Investing.com – Asian stocks were down on Tuesday morning, reacting to a slump in U.S. stocks overnight over the rising number of COVID-19 cases and the status of the latest U.S. stimulus measures.

A fresh COVID-19 outbreak in Europe is increasing fears of more new lockdowns on the continent, with the U.K. due to announce new restrictions on bars and restaurants later in the day. Denmark and Greece implemented new restrictive measures during the previous week.

South Korea’s KOSPI slid 1.76% by 11:17 PM ET (3:17 AM GMT) and in Australia, the S&P/ASX 200 fell 0.66%.

Hong Kong’s Hang Seng Index was down 0.54%.

China’s Shanghai Composite edged down 0.17% and the Shenzhen Component edged down 0.18%. Fresh doubts were cast on Monday over Oracle’s takeover of TikTok's U.S. operations after U.S. President Donald Trump said that he would not approve the deal if parent company ByteDance remained in control at the entity TikTok Global. China responded shortly after that it also was unlikely to give the deal the green light, with Global Times editor-in-chief Hu Xijin tweeting that Beijing would likely reject the deal “because the agreement would endanger China’s national security, interests and dignity."

The deal, as it stands currently, would give ByteDance as much as an 80% share in TikTok Global, while giving U.S. investors slightly over 50% of shares.

Japanese markets were closed for a holiday.

Global stocks also tumbled on Monday after five global banks, including HSBC (HK:0005) and Standard Chartered (HK:2888), were named in a leak of more than 2,100 suspicious activity reports (SARs). The banks are accused of moving over $2 trillion of reportedly illicit funds, despite concerns over their origins, between 1995 and 2017.
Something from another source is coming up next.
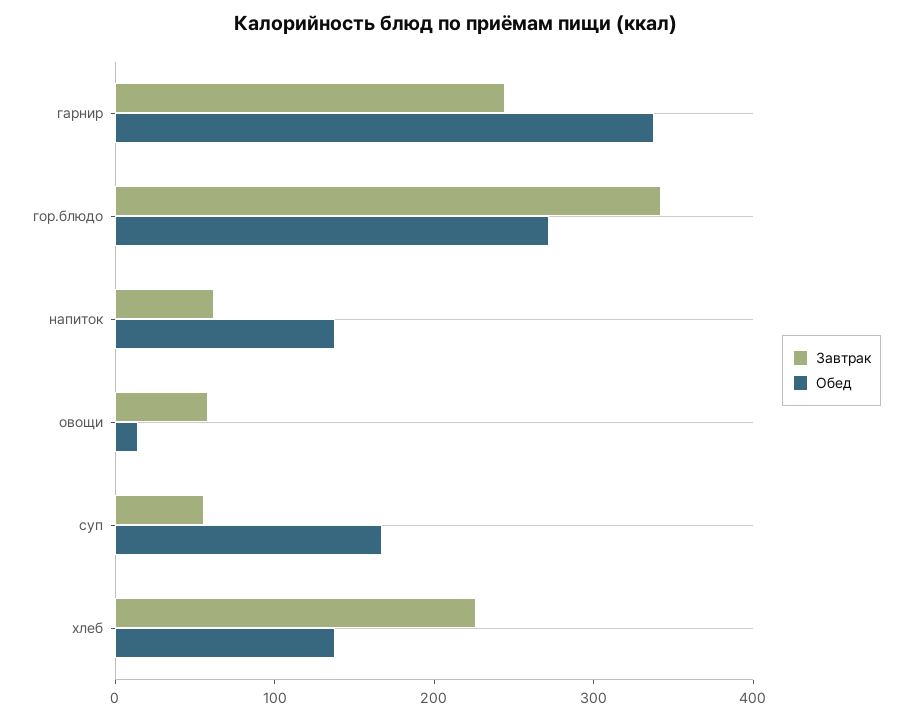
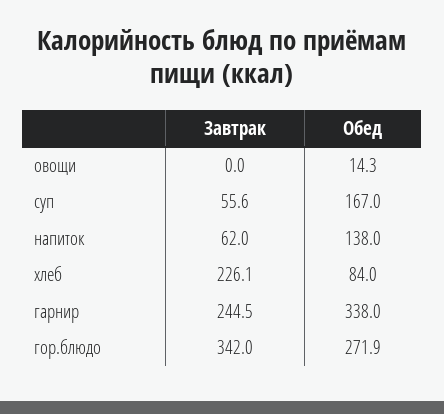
Завтрак, овощи: 60 -> 0
Обед, хлеб: 140 -> 84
Meanwhile, a potential partisan battle to replace Supreme Court Justice Ruth Bader Ginsburg could further hamper efforts to pass the latest round of stimulus measures. Speaker of the House Nancy Pelosi and House Democrats have released a stopgap government funding bill in the meantime, but without the support of the White House or Senate Republicans.
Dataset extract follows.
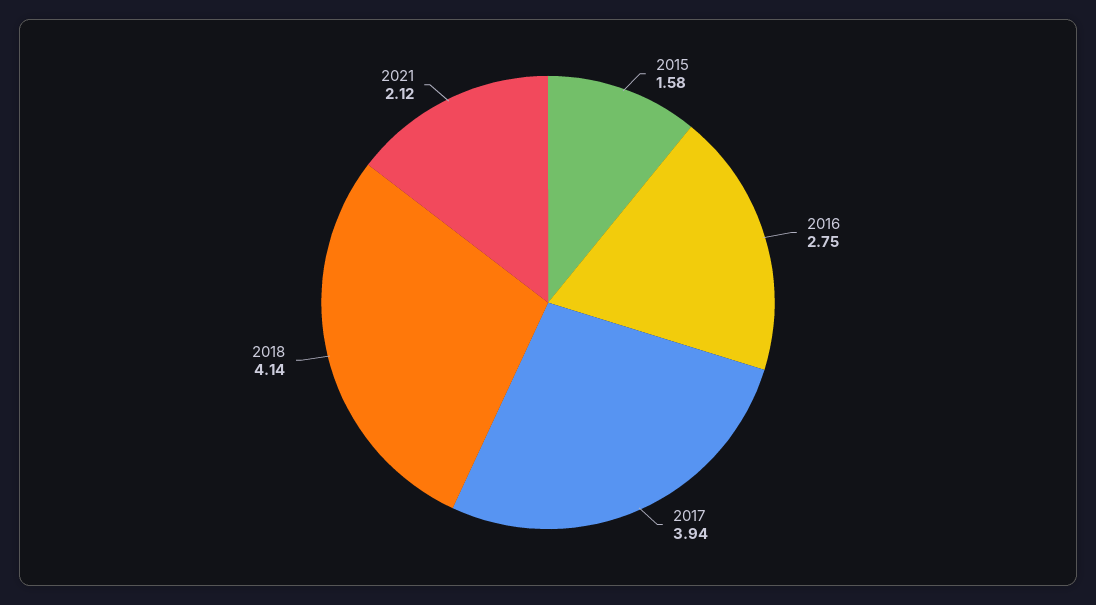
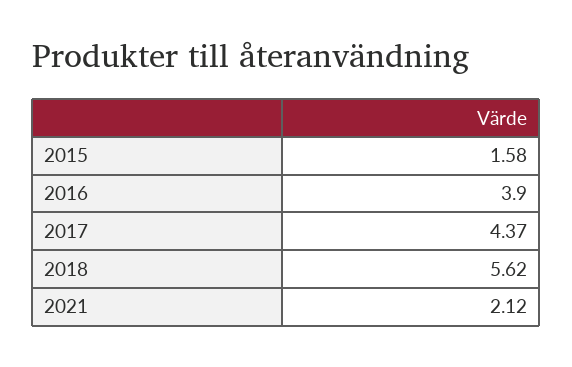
2016: 2.75 -> 3.9
2017: 3.94 -> 4.37
2018: 4.14 -> 5.62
U.S. Federal Reserve Chairman Jerome Powell also said on Monday that the U.S. economy is improving but warned that there is a long way to go before a full recovery from COVID-19. Powell will testify before the House Select Subcommittee on COVID-19 on Wednesday to discuss the Fed’s response to the virus.

Some investors remained glum about the outlook.
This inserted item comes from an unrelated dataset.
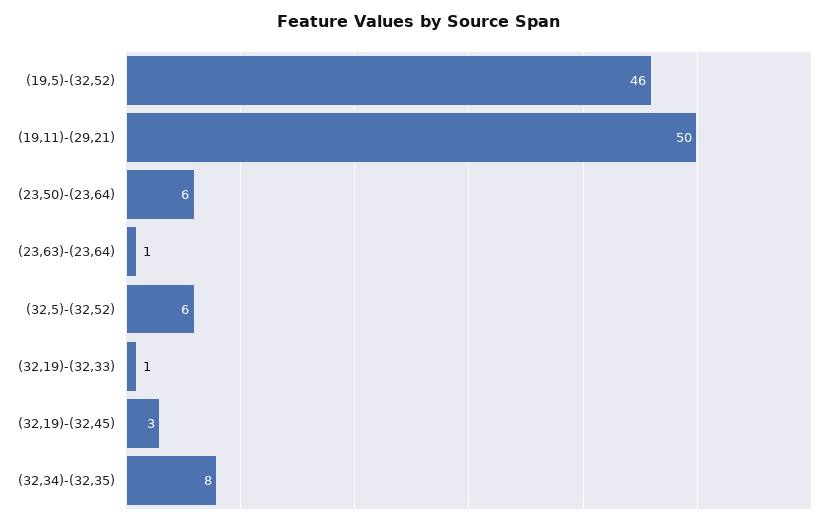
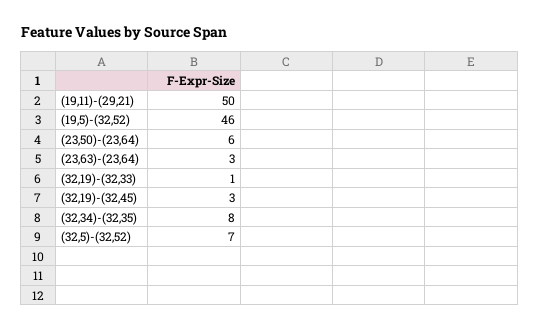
(23,63)-(23,64): 1 -> 3
(32,5)-(32,52): 6 -> 7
“Valuations were getting more and more stretched and folks were looking the other way in the context of undeniable Fed support and the view that the U.S. government was going to top off the loss of income during the pandemic,” Macro Risk Advisors Founder and Chief Executive Officer Dean Curnutt told Bloomberg.

“There is concern that this uncertainty around the election is going to stay with us for a period after the election,” he added.